**Esercizio assegnato 1**
Conta le righe delle voci che contengono la stringa "kern", distinguendo tra maiuscole e minuscole: quante sono? Rispondi soltanto con il numero.

Padova: radici storico-culturali e modernità

Il progetto, promosso dell’Associazione culturale “Padova sorprende” con il contributo del Comune di Padova, prevede quattro conferenze di argomento padovano e vuole stimolare la memoria collettiva, suscitando in ciascuno un sentimento identitario, vivo, partecipato e costruttivo rispetto al contesto culturale cittadino e i valori presenti.
La città si offre come autentico scrigno d’arte e di storia, punteggiata da luoghi ricchi di cultura e di tradizioni, da palazzi, chiese, oratori, musei, biblioteche, costruiti lungo i secoli e testimoni perenni della civiltà qui radicata ed edificata. Le radici storico-culturali partono dall’antico e arrivano alla modernità, in un flusso determinato anche da rotture e discontinuità, (per es. i Longobardi nell’Alto Medioevo, oppure i decenni di sottomissione all’impero asburgico).

Musei Civici agli Eremitani – Sala del Romanino
piazza Eremitani 8
ore 17,30

ingresso libero fino ad esaurimento posti

21 ottobre 
Giuseppe Nigretti e Davide Cabianca
Il moderno nella pittura del ‘300 a Padova
Un percorso critico-conoscitivo attraverso una presentazione multimediale della nuova immagine pittorica della Padova trecentesca, che le ha permesso di essere inserita nel patrimonio mondiale dell’Unesco con il titolo di Urbs Picta.
Il nuovo stile artistico, in otto siti cittadini, è rappresentato dai cicli pittorici affrescati da sei artisti trecenteschi, che hanno lavorato a Padova per illustri famiglie come gli Scrovegni e i Carraresi, ed anche per il clero.
Il pittore, che in primis ha permesso e dato vita alla nuova cultura figurativa è stato Giotto, il padre della pittura italiana, che con gli affreschi della Cappella degli Scrovegni, la “Cappella Sistina del Medioevo”, soggetto principale della conferenza, ha rivoluzionato, attraverso la “pittura moderna”, il linguaggio pittorico bizantino/medioevale. La pittura di Giotto è caratterizzata, oltre da significati simbolici e metaforici, dalla rappresentazione di figure e strutture architettoniche realistiche e volumetriche, dove i personaggi, realizzati attraverso la ritrovata tecnica del chiaroscuro, agiscono esprimendo vari stati d’animo.
Nel 1300, a Padova, questo nuovo modo di intendere la rappresentazione pittorica è stato ripreso da diversi pittori, detti giotteschi, come Guariento di Arpo, Giusto de’ Menabuoi, Altichiero da Zevio, Jacopo Avanzi e Jacopo da Verona.

(Voci del dataset)
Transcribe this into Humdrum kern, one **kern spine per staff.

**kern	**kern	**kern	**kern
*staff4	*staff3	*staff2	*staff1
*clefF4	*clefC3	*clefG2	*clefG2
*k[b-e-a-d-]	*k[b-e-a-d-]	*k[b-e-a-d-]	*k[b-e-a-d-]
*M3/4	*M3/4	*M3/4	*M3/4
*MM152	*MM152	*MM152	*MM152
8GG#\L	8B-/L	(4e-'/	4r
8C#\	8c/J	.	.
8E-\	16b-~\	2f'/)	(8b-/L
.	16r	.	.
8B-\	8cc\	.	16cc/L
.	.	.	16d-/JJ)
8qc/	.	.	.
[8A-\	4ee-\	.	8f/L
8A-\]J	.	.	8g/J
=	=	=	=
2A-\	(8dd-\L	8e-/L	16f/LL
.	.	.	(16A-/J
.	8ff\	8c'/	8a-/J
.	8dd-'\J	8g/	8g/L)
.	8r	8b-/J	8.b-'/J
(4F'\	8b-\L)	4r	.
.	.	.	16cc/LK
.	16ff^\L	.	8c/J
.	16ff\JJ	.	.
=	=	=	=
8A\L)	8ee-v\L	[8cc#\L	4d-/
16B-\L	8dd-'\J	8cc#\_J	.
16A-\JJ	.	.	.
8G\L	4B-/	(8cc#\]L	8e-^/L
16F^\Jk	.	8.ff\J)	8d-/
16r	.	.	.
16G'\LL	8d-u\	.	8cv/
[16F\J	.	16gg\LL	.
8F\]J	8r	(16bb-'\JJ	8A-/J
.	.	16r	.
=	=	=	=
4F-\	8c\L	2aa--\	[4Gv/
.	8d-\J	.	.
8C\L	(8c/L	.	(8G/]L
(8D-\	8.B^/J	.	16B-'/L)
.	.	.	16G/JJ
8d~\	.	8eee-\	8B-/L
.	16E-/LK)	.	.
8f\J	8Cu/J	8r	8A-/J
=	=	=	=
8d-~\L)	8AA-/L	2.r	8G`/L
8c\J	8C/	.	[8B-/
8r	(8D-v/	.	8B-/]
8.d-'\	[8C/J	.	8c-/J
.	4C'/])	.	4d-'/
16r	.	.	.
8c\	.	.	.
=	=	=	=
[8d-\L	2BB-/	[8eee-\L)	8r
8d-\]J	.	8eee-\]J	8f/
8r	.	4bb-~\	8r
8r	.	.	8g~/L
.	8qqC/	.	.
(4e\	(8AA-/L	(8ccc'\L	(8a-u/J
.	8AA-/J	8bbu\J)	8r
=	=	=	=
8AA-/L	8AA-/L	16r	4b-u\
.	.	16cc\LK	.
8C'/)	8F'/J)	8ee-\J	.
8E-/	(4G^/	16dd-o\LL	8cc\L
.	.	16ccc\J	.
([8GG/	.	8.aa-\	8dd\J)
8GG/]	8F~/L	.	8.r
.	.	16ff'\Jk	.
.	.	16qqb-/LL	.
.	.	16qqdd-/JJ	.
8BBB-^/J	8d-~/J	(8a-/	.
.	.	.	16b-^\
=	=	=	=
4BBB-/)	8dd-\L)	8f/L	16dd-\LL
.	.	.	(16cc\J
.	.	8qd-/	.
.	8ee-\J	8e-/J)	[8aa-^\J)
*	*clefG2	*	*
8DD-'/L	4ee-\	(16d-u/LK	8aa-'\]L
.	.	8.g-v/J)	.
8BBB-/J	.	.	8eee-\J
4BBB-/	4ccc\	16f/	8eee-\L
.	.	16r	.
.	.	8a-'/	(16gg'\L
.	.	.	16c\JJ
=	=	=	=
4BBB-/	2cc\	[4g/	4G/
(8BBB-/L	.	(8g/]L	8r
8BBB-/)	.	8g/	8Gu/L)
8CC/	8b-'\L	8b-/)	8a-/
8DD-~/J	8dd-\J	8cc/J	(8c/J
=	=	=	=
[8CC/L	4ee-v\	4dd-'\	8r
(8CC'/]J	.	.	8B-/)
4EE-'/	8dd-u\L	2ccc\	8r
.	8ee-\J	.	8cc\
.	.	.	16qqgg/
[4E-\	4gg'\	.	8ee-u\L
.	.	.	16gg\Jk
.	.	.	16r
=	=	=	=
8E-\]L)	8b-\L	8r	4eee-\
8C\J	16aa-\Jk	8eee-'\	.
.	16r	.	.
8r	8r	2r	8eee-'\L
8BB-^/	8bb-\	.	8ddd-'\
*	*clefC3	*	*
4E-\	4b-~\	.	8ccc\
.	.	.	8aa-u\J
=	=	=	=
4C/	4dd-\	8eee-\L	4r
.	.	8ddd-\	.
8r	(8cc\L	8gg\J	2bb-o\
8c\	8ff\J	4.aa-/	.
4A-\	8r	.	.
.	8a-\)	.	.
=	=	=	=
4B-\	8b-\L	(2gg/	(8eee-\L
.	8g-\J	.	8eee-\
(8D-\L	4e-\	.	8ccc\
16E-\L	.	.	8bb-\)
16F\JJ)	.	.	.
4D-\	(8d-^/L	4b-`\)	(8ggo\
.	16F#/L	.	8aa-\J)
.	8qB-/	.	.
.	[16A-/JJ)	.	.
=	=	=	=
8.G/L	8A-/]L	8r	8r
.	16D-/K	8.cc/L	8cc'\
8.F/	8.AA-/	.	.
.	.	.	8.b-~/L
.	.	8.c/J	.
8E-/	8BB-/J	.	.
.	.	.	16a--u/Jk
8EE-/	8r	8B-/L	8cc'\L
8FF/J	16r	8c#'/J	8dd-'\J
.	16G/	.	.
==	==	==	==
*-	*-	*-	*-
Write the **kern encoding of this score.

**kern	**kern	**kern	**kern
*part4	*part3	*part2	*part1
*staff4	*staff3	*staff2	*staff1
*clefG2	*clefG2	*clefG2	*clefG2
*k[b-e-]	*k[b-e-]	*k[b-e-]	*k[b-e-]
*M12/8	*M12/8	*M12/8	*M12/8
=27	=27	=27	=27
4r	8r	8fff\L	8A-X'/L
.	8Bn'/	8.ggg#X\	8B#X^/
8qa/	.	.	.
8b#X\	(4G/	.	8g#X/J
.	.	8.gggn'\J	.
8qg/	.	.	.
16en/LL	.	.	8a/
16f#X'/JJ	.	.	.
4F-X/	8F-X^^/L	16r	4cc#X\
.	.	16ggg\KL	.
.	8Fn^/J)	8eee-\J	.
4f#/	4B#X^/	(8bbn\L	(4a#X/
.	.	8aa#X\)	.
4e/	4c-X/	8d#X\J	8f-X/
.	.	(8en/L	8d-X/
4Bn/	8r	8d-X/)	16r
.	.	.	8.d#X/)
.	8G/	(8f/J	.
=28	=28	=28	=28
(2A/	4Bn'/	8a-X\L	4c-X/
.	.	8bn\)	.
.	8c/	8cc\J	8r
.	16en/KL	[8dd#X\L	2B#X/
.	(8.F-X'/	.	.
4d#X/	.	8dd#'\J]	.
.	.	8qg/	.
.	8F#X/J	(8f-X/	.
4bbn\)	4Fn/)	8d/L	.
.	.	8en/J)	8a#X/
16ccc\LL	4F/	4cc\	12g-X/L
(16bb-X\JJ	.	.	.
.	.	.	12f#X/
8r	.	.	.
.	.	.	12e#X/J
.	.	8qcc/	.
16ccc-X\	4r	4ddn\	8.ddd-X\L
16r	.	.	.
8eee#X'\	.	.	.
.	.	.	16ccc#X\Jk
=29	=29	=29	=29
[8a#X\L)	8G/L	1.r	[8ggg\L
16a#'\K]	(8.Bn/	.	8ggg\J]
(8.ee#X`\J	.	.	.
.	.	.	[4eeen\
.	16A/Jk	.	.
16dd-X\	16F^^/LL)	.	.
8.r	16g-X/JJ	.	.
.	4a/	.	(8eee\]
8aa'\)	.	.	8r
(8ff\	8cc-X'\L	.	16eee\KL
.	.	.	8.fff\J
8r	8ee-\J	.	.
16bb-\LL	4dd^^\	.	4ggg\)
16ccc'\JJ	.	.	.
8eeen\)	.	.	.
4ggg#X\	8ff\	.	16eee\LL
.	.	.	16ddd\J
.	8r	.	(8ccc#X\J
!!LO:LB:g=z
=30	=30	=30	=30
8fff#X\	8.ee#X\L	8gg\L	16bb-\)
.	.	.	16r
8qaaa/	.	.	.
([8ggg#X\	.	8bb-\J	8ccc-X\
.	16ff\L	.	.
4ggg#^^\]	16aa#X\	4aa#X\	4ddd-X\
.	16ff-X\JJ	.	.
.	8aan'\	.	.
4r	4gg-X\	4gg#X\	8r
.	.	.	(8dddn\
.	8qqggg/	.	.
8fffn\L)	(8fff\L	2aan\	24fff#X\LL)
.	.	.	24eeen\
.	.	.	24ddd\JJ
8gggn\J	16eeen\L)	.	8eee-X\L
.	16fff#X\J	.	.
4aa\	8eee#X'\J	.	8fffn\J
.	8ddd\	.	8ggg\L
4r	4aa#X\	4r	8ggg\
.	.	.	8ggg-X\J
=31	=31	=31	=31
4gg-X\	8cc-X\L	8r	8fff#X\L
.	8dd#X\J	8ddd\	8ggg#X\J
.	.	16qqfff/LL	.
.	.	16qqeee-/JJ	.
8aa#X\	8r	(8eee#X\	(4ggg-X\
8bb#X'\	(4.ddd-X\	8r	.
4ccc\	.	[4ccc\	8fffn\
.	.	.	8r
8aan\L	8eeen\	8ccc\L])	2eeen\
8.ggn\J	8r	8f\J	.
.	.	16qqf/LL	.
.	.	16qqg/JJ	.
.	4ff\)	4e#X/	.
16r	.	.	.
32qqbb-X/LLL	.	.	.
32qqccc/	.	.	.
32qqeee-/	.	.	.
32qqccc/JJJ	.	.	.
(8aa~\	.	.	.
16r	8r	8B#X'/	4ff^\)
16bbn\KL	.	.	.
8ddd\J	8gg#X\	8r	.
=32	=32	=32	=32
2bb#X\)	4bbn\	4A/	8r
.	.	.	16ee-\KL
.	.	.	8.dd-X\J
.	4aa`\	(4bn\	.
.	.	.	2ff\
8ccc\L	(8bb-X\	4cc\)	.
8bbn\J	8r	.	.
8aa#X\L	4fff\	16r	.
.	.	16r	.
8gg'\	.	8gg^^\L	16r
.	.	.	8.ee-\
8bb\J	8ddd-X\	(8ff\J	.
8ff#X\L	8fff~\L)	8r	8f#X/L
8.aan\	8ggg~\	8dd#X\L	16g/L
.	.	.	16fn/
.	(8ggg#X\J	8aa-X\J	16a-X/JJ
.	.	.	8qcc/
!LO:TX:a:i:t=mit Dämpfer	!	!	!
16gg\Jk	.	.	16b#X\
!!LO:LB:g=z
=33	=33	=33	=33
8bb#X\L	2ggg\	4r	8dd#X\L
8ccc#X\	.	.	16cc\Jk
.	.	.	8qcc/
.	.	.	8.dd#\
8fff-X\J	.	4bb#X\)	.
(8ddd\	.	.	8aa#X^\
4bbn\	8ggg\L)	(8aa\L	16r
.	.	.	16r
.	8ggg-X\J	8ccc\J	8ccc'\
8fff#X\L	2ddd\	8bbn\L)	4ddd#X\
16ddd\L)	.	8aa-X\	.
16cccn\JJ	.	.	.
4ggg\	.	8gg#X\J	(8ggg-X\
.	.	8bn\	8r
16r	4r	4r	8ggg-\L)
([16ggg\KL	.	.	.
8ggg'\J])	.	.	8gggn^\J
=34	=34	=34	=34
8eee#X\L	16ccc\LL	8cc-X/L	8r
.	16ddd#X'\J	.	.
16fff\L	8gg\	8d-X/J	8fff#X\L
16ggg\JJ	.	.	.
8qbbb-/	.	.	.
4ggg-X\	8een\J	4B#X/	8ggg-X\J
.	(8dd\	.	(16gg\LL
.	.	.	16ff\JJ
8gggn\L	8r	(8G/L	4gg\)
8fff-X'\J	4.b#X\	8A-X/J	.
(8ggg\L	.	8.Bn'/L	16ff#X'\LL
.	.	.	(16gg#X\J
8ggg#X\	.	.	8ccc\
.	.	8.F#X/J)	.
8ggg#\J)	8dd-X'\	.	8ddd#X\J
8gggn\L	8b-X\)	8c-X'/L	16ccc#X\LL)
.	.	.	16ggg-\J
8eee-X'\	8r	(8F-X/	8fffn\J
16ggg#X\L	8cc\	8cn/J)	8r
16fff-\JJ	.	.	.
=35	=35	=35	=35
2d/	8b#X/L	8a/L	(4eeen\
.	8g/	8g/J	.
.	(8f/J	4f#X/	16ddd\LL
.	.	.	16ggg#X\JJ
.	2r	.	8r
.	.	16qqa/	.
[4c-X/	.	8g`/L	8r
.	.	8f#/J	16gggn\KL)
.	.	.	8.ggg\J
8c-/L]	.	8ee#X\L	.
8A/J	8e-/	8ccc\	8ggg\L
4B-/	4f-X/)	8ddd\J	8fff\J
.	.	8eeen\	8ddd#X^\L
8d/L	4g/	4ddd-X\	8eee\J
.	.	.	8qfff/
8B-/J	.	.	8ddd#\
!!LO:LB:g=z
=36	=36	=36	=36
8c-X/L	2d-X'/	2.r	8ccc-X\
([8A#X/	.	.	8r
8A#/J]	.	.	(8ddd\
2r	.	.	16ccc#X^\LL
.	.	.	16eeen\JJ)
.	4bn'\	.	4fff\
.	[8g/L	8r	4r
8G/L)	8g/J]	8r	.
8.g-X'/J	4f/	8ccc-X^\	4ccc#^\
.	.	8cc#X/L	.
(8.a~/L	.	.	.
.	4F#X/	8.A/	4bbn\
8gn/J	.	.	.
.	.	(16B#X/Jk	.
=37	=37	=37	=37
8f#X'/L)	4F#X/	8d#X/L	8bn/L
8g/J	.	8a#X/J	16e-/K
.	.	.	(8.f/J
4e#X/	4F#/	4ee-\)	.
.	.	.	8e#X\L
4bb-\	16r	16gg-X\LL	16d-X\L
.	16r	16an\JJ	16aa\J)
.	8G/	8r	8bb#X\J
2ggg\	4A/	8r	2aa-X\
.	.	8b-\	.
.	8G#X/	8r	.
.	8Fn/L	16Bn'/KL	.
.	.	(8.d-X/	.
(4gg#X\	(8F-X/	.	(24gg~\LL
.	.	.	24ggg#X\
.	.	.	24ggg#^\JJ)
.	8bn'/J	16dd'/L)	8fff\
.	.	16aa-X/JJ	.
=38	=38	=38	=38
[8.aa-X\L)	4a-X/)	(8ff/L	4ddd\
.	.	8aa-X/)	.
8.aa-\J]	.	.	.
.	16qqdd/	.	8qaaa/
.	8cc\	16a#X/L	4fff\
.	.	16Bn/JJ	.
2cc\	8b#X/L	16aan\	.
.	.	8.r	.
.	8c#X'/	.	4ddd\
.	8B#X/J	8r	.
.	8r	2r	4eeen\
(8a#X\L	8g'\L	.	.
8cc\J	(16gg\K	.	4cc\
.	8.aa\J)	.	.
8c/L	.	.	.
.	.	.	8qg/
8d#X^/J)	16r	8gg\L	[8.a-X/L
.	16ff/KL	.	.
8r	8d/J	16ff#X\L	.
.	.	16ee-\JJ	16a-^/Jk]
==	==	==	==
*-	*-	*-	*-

**Esercizio assegnato 2**
Nel brano su Padova, quanti artisti trecenteschi hanno affrescato i cicli pittorici che rappresentano il nuovo stile artistico?

**Risposta completa 1**
4

**Risposta completa 2**
Sei artisti.